I found Father Tom Gallagher, who marched from Selma to Montgomery with the Rev. Dr. Martin Luther King Jr., and would not let being held at gunpoint, tied up and locked in a closet stop him from doing what he was put on this Earth to do.

I needed to hear their stories. They needed to tell them.

"We did our part, we kept it inside so long," Laura said to me. "It's something that needed to be told."

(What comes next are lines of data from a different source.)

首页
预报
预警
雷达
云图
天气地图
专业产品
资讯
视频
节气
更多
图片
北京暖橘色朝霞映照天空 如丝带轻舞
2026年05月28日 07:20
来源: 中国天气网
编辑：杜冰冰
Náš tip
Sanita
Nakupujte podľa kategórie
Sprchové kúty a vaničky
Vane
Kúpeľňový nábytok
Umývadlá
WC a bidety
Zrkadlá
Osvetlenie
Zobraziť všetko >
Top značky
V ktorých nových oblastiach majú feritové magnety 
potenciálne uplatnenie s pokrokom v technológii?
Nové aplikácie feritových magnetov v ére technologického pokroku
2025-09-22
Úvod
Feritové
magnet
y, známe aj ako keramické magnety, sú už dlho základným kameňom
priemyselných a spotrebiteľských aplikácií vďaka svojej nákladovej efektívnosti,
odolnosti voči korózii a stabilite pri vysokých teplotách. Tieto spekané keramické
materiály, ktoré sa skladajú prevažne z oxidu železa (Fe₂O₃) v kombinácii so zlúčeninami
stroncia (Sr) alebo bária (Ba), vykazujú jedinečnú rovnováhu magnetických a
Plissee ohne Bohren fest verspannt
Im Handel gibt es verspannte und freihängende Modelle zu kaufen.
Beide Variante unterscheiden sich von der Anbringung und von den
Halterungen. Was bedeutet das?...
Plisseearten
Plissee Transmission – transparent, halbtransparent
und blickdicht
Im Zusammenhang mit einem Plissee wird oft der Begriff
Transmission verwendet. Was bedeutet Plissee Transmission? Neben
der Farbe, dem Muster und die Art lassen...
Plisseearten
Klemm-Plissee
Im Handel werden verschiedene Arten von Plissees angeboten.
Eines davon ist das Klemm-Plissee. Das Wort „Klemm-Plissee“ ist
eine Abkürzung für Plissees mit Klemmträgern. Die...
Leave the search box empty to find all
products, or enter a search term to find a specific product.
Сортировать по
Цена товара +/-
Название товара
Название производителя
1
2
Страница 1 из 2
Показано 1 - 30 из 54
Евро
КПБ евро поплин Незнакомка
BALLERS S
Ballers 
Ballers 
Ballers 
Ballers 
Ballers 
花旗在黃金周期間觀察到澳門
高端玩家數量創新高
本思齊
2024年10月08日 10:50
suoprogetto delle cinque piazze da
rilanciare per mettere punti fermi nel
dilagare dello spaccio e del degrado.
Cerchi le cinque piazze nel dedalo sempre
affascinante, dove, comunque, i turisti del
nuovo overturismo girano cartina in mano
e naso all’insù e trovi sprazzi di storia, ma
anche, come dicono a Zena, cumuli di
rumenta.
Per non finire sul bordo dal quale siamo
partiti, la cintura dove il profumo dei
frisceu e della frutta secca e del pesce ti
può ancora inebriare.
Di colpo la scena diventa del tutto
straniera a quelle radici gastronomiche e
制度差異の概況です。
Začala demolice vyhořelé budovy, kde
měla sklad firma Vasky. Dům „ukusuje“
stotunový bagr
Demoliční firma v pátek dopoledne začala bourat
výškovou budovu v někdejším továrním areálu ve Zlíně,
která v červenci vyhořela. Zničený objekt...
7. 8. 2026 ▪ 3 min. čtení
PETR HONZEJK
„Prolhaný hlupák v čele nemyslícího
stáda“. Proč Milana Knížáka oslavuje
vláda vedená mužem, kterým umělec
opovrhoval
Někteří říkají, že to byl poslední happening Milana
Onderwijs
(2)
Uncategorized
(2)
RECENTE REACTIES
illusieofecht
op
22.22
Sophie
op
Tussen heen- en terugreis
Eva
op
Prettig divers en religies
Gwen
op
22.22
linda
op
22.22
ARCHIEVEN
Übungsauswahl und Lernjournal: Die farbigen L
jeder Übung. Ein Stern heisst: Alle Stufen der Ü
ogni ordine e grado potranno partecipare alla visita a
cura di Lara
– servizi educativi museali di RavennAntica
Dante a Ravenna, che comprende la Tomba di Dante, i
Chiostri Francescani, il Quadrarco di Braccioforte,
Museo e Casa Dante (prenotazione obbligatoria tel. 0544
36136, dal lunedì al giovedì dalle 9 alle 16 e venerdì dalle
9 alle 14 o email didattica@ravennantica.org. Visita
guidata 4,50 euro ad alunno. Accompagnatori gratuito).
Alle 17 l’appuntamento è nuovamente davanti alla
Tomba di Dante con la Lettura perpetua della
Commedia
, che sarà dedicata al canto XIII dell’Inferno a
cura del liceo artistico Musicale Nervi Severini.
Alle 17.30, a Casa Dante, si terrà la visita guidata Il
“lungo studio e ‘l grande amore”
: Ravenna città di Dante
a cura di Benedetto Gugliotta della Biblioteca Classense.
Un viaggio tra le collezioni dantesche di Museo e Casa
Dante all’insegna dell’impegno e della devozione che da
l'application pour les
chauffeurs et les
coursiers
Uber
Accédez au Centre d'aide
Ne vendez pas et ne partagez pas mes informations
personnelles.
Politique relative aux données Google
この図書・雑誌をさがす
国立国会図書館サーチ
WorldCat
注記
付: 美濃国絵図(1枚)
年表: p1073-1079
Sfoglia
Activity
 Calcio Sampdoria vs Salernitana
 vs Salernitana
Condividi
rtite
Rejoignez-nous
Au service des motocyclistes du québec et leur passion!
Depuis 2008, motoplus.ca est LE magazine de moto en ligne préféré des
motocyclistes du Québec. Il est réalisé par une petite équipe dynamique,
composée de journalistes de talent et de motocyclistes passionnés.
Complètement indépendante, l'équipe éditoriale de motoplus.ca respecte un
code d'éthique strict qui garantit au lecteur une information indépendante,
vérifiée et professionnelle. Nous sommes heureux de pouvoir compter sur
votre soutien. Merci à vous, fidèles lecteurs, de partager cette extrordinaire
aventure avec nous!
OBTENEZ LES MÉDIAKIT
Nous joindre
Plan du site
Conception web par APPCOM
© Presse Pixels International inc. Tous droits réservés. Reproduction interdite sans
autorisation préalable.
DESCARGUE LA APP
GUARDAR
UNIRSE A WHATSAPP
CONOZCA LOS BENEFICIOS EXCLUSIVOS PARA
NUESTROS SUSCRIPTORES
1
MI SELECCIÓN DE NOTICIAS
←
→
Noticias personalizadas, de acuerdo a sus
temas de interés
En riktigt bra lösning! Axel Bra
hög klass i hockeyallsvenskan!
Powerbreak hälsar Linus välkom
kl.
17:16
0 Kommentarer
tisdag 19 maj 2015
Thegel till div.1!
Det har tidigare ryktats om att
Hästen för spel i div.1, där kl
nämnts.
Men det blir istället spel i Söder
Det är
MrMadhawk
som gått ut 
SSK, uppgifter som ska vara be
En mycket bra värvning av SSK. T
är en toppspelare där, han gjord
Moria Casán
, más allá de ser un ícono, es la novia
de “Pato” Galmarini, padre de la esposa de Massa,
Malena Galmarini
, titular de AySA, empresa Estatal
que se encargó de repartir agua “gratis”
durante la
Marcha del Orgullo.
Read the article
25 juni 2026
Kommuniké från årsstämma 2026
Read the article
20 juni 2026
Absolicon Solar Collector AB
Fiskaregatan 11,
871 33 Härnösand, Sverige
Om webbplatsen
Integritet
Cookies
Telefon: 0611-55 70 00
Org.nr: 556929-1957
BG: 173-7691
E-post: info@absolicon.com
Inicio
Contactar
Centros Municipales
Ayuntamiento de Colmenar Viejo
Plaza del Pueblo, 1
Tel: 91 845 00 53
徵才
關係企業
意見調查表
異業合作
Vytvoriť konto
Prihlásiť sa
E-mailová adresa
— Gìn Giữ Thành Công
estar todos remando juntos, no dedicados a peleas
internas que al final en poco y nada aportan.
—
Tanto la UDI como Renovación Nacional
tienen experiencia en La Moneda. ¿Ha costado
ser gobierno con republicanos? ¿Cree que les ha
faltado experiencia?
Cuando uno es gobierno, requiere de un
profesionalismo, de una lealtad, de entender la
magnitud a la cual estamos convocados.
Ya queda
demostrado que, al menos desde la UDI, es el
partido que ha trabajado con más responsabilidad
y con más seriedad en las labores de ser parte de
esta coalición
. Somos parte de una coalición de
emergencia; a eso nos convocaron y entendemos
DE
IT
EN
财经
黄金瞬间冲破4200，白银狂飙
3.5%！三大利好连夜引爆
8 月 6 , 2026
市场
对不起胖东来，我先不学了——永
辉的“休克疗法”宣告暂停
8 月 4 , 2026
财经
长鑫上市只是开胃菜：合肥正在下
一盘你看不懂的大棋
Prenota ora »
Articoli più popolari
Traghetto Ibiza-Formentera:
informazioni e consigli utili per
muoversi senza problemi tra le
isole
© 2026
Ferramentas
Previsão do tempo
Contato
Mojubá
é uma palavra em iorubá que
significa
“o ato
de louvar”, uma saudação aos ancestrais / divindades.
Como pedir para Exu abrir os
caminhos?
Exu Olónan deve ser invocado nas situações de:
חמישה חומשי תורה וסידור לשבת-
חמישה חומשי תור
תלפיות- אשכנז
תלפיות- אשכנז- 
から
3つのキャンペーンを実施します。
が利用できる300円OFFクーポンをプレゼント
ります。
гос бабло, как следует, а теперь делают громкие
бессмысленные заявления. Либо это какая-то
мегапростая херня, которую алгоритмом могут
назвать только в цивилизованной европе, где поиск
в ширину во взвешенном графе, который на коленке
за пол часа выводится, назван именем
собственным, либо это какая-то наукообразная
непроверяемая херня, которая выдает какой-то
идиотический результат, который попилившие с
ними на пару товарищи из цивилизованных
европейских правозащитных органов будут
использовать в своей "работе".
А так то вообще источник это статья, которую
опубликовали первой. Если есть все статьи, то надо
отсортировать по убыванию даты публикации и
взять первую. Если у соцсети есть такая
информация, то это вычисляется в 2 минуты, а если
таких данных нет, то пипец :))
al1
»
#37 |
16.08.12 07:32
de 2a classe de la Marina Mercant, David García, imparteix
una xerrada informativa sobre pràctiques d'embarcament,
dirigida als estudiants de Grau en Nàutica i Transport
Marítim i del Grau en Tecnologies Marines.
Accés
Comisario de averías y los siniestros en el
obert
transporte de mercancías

Human beings have been telling each other stories since we lived in caves and had no written language. We tell stories to remember, to pass on our history, to worship, to teach, to exert power, to mourn, to celebrate, to entertain.

We tell stories to connect with each other. We tell our own stories - sometimes just to ourselves - to make sense of the world and our experience in it.

As a reader and a writer, I believe in the power of stories to bring us together and heal. I have asked so many other people to open themselves up and let me tell their stories, all the while withholding my own. I owed this to them.

As I worked on it, though, I kept saying, "I'm having a hard time with this. I can't write it." Not long ago, my therapist said, "Maybe you're saying, 'I can't right it.' "

Maybe.

And maybe that is the point, in the end: We all have burdens we must carry through life: grief and disappointments that we cannot change. But we can make them lighter if we do not bear them silently and alone.

I cannot protect my children. I know this. It is the terrible truth of being a parent: The day comes when we have to send our very hearts out into the world, unprotected.

But now I know that my children protected me, all those years. They tethered me to all that is hopeful. They made me brave. They held me to this life until I was ready to come back to myself.

Sitting there in Eldred Theater, I looked back up into the fly space. It's OK, I thought. You can come back.